Field Units don't come much cooler than this.
  Spring also means that the President is compiling his annual list of Field Agents and respective Agency Cruisers to be singled out for special recognition and the presentation of the prestigious Field Unit Commander Kudos award, bestowed upon those Agents whose rides embody the CWMC ethos through a particularly pertinent purchasing principle; boldly exploring the outer limits of what might generously be defined as "patina", for example.
  Recent additions to the CWMC Agency Cruiser Pool have raised a number of appreciative eyebrows around the office, and a few of these have made the short list. These latest cruisers are definitive examples of what it means to grant Full Presidential Approval and are definitely worth a F.U.C.K.
  Agent 043 had been keeping one eye open for a pickup for some time, broadly hinting that it would be of roughly the same vintage and brand as his other Units, and presumably not so beautiful as to cause consternation when carrying around greasy gearboxes, expired engines, and the other inevitable trappings of the car sickness so prevalent at HQ.
  Of course, Agent 1080 caught wind of the truck search, and was happy to perform a little surrogate shopping on behalf of his fellow Agent. Several days later, a routine back-alley patrol yielded a promising candidate, and after a series of clandestine communications with Agent 6044 (there are no old rusty Dodges he doesn't know about, or already own), the owner's parents, an alcoholic astrologer named "Jim Antonic", and the owner himself, 043 was let in on the find and presented with the truck, which he promptly bought; presumably swayed by the generosity of his fellow Agents, and the overwhelming peer pressure.

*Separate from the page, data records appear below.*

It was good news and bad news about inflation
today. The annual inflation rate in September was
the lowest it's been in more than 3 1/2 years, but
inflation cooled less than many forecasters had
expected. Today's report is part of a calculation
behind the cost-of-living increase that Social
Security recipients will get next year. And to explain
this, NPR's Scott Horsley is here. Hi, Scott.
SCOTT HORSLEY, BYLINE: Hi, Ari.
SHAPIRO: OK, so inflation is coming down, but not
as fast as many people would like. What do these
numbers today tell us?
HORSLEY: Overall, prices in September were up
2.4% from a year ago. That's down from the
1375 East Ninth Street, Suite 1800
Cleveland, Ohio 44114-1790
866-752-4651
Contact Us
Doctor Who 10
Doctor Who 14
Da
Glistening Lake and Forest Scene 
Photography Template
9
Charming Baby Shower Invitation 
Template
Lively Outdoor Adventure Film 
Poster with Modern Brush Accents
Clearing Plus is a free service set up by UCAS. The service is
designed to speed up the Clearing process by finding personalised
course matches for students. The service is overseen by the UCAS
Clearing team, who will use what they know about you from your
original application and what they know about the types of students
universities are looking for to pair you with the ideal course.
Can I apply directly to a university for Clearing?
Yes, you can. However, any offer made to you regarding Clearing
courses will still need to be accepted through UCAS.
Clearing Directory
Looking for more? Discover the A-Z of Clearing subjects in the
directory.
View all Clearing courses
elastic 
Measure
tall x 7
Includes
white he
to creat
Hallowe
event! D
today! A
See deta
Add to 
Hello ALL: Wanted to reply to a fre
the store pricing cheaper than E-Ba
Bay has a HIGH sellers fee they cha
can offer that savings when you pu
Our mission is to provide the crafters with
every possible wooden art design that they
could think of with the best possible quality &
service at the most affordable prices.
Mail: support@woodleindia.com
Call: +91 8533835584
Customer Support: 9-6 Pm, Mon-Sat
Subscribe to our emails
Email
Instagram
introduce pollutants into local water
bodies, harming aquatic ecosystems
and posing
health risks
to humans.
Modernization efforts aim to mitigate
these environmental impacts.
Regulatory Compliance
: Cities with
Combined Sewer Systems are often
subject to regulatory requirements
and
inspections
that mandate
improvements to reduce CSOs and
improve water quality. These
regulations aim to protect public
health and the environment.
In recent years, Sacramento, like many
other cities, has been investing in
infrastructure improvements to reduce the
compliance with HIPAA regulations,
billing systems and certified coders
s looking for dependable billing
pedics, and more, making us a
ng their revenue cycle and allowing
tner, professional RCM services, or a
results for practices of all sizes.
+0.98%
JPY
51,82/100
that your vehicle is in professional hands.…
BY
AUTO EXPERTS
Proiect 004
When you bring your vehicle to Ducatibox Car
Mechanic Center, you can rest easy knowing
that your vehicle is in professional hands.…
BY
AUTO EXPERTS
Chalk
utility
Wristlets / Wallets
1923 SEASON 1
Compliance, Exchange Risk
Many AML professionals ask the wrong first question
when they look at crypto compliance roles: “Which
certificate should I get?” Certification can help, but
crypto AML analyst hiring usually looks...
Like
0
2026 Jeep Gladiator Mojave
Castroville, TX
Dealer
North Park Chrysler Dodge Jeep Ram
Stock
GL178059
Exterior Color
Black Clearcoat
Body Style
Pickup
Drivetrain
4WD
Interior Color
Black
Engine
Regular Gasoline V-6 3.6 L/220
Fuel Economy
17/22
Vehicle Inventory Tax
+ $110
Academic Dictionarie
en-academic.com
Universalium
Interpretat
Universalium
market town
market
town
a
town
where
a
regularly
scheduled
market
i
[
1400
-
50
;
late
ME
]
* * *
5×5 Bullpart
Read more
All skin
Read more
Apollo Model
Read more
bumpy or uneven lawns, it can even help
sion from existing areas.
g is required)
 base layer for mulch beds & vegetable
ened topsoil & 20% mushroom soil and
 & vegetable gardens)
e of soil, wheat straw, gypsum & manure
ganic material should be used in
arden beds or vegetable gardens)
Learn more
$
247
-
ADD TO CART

Stylish bumper is a highlight.
  Proudly carrying the scars of forty plus years of service without a repaint, the 1970 Dodge Camper Special sets a new standard of excellence for laissez-faire rust repair, and the payoff for this strictly non-interventionist maintenance policy is something for all Agents to aspire to. Chalky, chapped panels contrast beautifully with vintage wheels and the whole package rolls to the chunky soundtrack of a hi-po 383 through straight cut duals: pure magic.
  On the topic of magic, Agent 7678 has just re-commissioned his Field Unit; much to the delight of an envious President, who, as has been well documented elsewhere in the pages of this newsletter, has some inexplicable affection for the gigantic devices concocted during the golden age of the Chrysler Corporation. 
  This latest addition to  the CWMC Heavy Cruiser class is another original paint survivor, having accumulated a mere 35000 miles in 41 years, and it looks every bit of it. Massive flanks still shine, unsullied by salt, $249.00 splash-jobs (still on special at the CWMC Body Works Division), or the countless parking lot signatures collected at long-gone Woolworths and Simpsons stores.
This is the way to show up for work at the Ford dealership.
  Rust is also con- spicuous by it's absence; 7678's 'Port must be one of a very tiny number of these fuselage freighters that does not wear quarter panels carved from funny foam and magic cheese. Of course, big-block motivation is a key part of the fun, and here again we are not disappointed. About as politically correct as a pointy white hood, the cammy 383 sucks back impressive amounts of precious premium and barfs it out a pair of sewer pipes under the back bumper.
  A heavily sedated President was briefly available for comment, before being wheeled back into court to face charges of Failure to Stop and Check Out the Savings and Resisting a Rest.
  "I rarely give a F.U.C.K., but these two Cruisers deserve the extra credit for outstanding achievement in the field of non-restoration. Nice work, gentlemen. Now, who's holding?"
  All Agents are please requested to stop buying better cars than the President, who is beginning to feel a bit like Mozart's piano teacher.